Energy
Shareholders Press Industry Giants to Support Climate Change
As organisations across Europe and the United States prepare to propose climate resolutions at Exxon Mobil’s and Chevron’s AGMs later this week, other oil and gas giants are coming under increasing pressure to toe the climate change line too. Shareholders are urging companies to stress test their businesses against a below 2˚C target, in line with the Paris Agreement, to put a stop to irrevocable climate change destruction.
Institutions managing some $8 trillion in assets are supporting climate-risk disclosure resolutions to be put before ExxonMobil’s and Chevron’s AGMs on Wednesday 25 May. The resolutions ask both Exxon and Chevron to explain how resilient their portfolios and strategy would be if policy measures to restrict warming to 2˚C, as agreed in Paris in 2015, were successfully enforced.
The U.S. Securities and Exchange Commission has ruled that Exxon must include the resolution at its AGM despite the firm arguing it already provides adequate carbon disclosures.
James Leaton, Director of Research at Carbon Tracker, said: “Two degree scenarios need to become the new default setting for how companies report on their future business strategy – it’s not clear what the oil majors are so afraid of that they resist focusing on a smaller higher margin business.”
Earlier this month, an unexpectedly high 49 per cent of shareholders backed a resolution urging Occidental Petroleum to stress test its business against the global target. Meanwhile, 1,000 academics from some of the world’s top universities – including Oxford, Cambridge, Yale and Harvard – have publicly backed both resolutions. A report published in March by Carbon Tracker found that while Chevron’s climate disclosures generally lagged its peers it was representative of thinking right across the fossil fuel sector.
Royal Dutch Shell and French company Total, who additionally have AGMs next Tuesday, have generally been more responsive to shareholder and public pressure to take steps to align their businesses than their US counterparts.
A few days after Total announced it would boost its solar presence with the billion dollar acquisition of a French battery maker, Shell for the first time published a below 2˚C scenario. It was quickly followed by the publication of its Energy Transition and Portfolio Resilience paper.
The beginning of the document includes this disclaimer: “We believe our portfolio is resilient under a wide range of outlooks, including the IEA’s 450 scenario [compatible with avoiding 2˚C of warming]…[However,] we have no immediate plans to move to a net-zero emissions portfolio over our investment horizon of 10–20 years.”

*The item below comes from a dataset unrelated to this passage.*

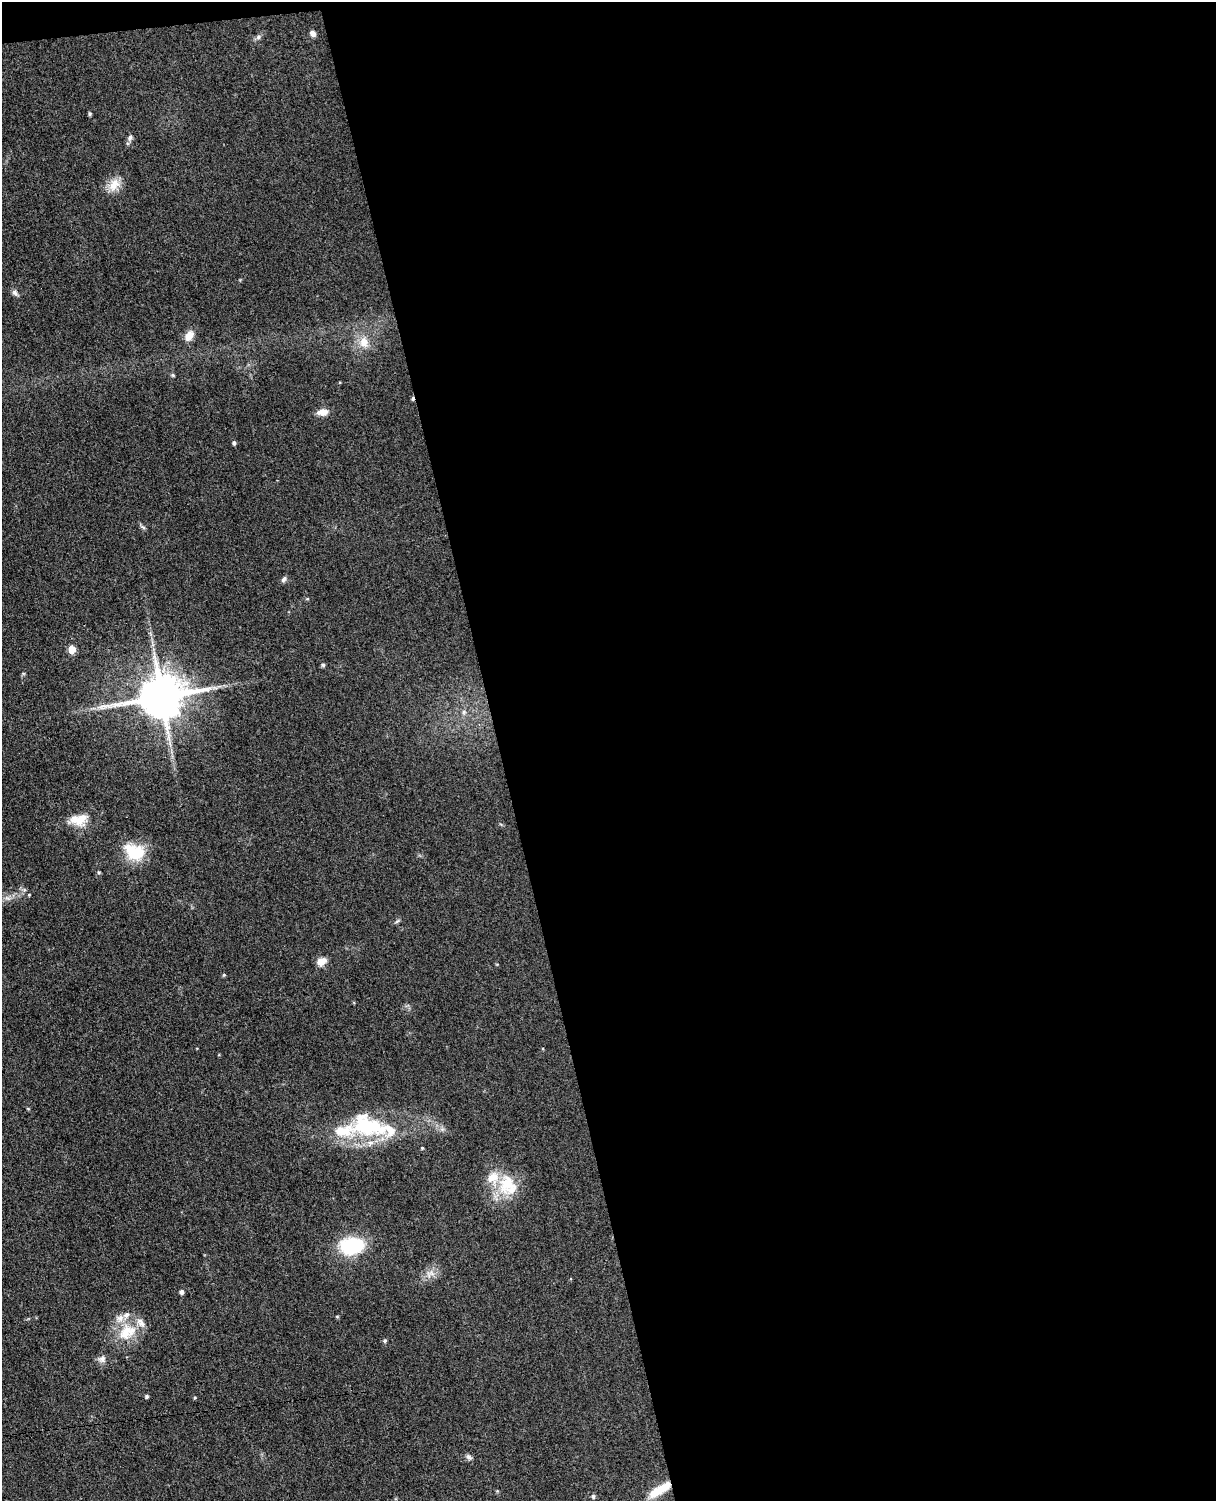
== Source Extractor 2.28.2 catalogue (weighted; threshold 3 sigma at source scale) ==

An analysis by Carbon Tracker on Shell’s latest offerings here: Shell climate disclosures: Déjà vu? shows its continued intransigence to be at best disappointing and at worst stonewalling. Shell has previously dismissed those, such as Bank of England governor Mark Carney, who have warned that fossil fuel assets could become stranded and worthless in the face of climate action.

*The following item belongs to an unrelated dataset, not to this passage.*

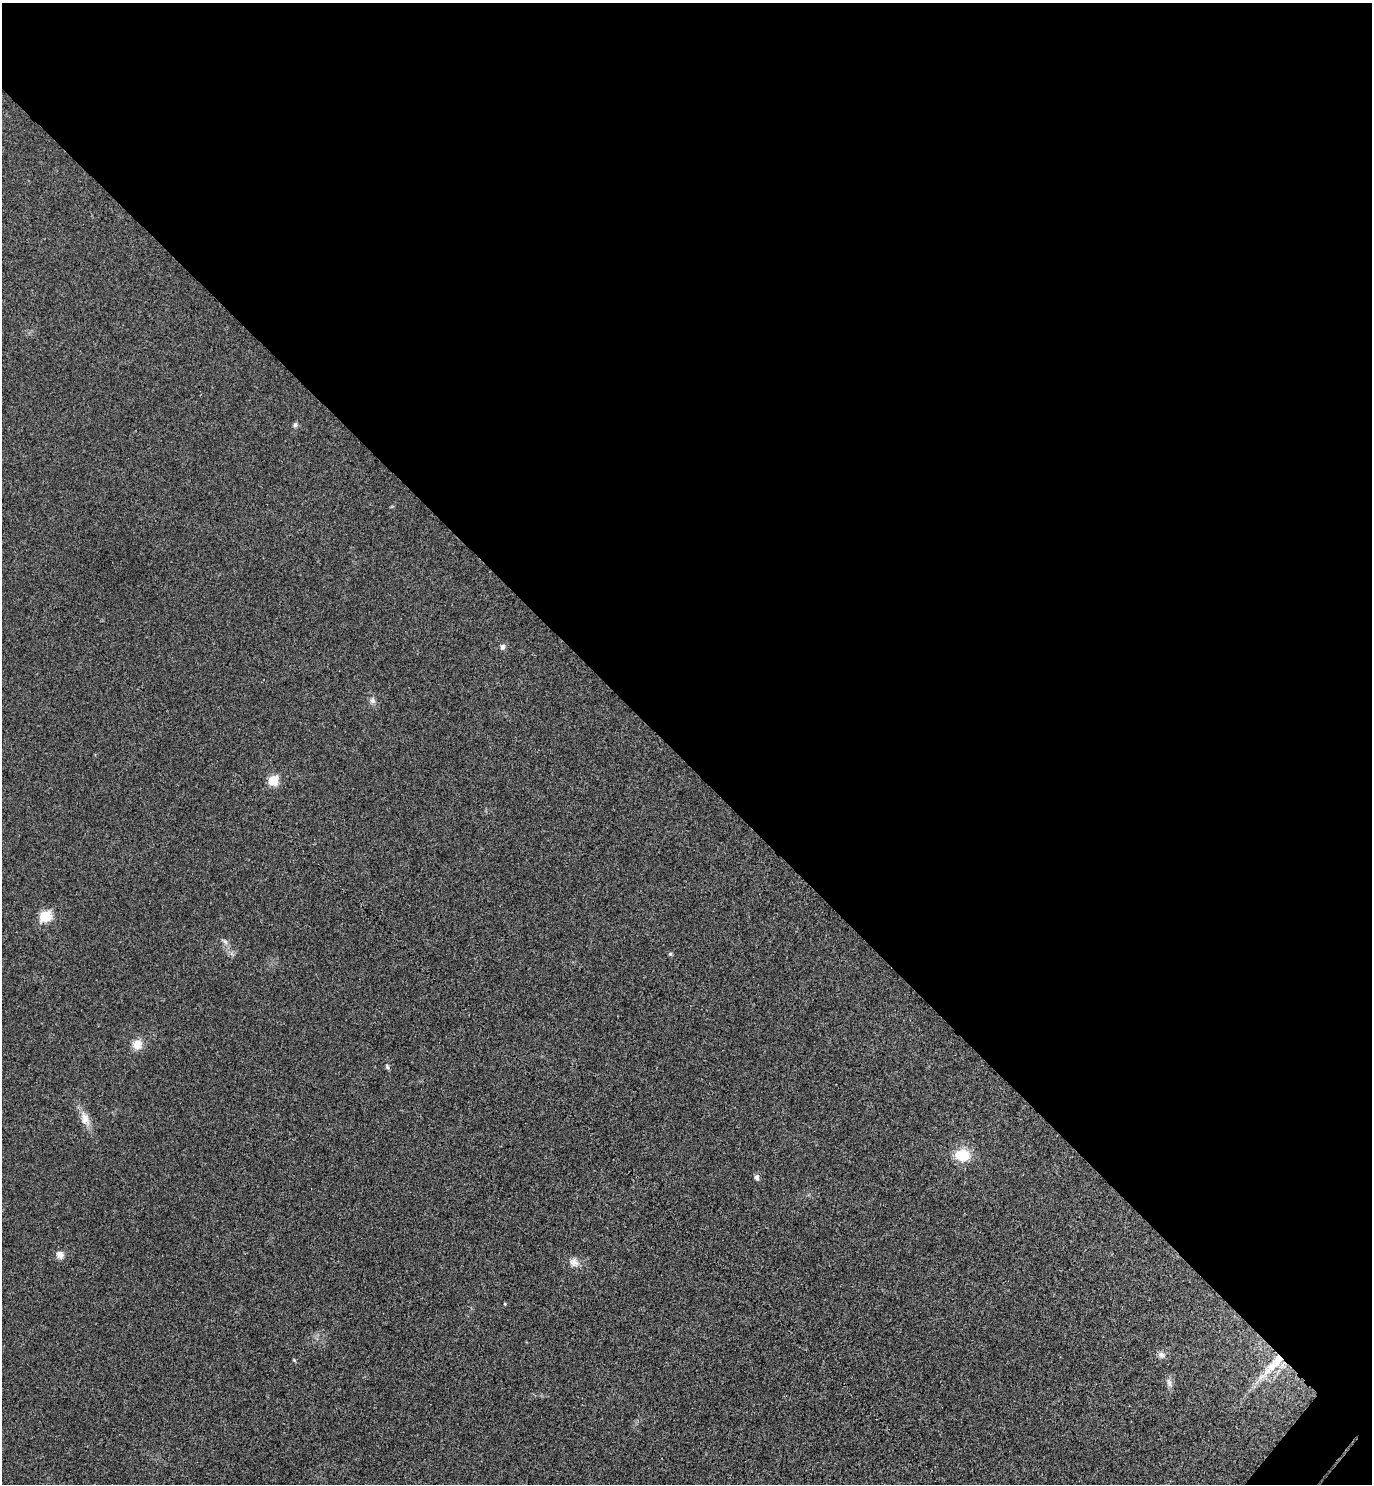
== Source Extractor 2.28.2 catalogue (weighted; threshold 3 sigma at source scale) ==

Leaton added: “Shell has known about the carbon bubble for nearly 20 years, and used to be more transparent about the impact of its products. The company has all the information it needs to adopt a different course, if its management can get beyond its growth at all costs culture.”
Earlier this month the think-tank published a report that found the world’s oil and gas majors will be worth significantly more by aligning their investment plans with a 2˚C global climate target than pursuing business as usual.
The analysis found, somewhat surprisingly, that only proceeding with lower cost, less carbon-intensive projects needed to satisfy demand in a carbon-constrained world will add over $100 billion to the value of the world’s seven oil majors, unless oil prices spike beyond $100 a barrel for a sustained period of time – well over OPEC’s long-term average assumption of around $80 a barrel. The study is believed to be the first independent stress test to be published to date.
Global management consulting company, Accenture, in a report this week on how the energy industry needs to transform to survive, cited the “carbon bubble” – first coined by Carbon Tracker five years ago – as a real risk. The report says: “Our assessment of post-COP21 climate-related constraints on E&P companies’ valuation and business suggests it is certainly something oil and gas companies must be concerned about.”